ASSIGNED TASK:
What lines in the material hold the string "been"? Return every one of them.
(Beginning of DATA SHOWN)
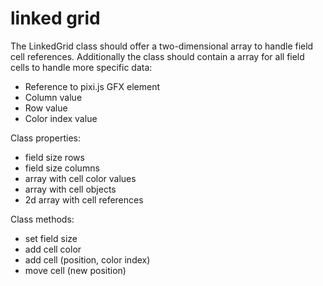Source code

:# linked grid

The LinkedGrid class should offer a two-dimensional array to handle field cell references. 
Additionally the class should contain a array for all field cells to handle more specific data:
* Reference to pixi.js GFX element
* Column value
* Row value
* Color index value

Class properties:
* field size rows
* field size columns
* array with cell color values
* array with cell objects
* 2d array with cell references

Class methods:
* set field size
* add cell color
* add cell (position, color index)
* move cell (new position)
(End of DATA SHOWN)
(Beginning of DATA SHOWN)
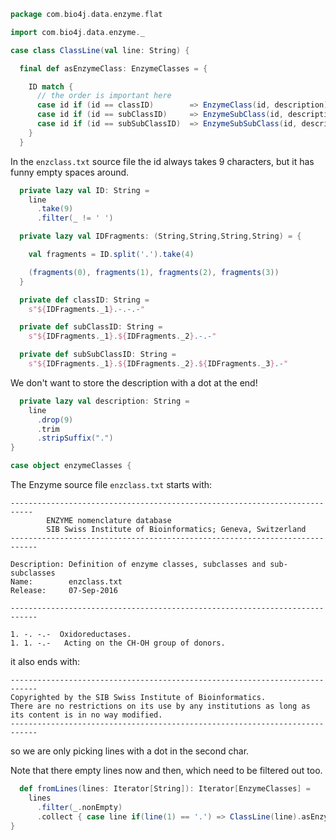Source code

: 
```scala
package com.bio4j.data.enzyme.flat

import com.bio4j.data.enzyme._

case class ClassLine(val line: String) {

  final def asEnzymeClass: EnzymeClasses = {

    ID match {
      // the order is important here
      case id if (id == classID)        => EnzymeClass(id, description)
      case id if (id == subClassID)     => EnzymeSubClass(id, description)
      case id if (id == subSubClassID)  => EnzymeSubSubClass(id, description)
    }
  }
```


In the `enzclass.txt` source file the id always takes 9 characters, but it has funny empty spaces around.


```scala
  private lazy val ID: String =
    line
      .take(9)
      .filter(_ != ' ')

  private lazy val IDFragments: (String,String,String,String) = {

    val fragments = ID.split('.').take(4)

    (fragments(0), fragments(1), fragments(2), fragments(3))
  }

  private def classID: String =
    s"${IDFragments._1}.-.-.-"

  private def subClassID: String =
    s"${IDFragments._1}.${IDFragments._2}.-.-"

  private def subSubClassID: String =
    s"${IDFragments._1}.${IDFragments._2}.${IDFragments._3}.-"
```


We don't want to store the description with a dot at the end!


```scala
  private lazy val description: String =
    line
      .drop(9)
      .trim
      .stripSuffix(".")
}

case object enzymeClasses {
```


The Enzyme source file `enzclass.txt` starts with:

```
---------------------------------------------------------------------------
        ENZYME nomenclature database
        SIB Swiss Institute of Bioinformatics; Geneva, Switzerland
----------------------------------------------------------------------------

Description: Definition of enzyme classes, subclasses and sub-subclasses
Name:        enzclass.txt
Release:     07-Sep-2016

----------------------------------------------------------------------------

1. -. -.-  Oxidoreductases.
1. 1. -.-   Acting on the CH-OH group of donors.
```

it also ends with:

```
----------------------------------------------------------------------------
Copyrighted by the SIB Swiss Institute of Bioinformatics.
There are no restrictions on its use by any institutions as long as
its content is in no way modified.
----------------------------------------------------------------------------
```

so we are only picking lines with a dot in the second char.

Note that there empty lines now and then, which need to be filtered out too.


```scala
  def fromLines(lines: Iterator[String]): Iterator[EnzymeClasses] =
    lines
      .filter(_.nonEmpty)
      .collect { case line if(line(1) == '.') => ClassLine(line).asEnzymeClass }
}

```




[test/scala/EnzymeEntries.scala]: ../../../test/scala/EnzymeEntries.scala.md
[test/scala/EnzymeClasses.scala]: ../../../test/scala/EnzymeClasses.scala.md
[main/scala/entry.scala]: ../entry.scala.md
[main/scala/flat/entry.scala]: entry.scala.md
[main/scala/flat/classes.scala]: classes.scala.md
(End of DATA SHOWN)
(Beginning of DATA SHOWN)
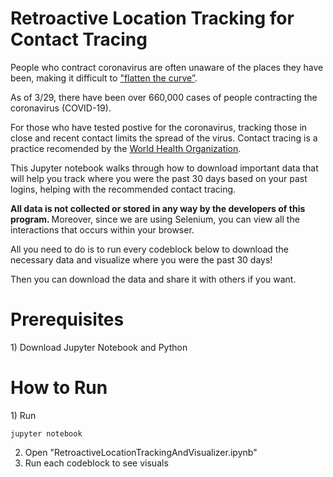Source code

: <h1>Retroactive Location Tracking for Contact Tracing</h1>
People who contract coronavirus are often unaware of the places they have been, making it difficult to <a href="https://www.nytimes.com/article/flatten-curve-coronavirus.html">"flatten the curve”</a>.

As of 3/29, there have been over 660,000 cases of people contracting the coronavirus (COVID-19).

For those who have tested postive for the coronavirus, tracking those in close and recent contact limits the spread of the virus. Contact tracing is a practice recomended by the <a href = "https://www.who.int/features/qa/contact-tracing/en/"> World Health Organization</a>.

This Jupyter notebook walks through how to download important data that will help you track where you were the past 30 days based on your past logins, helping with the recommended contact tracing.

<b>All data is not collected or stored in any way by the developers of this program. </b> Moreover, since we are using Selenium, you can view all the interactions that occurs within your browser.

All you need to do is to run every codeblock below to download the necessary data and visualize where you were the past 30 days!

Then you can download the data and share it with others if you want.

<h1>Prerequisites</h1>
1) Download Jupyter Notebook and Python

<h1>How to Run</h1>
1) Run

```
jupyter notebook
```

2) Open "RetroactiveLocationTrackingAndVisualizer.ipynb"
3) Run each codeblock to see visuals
(End of DATA SHOWN)
ANSWER TO THIS TASK:
People who contract coronavirus are often unaware of the places they have been, making it difficult to <a href="https://www.nytimes.com/article/flatten-curve-coronavirus.html">"flatten the curve”</a>.
As of 3/29, there have been over 660,000 cases of people contracting the coronavirus (COVID-19).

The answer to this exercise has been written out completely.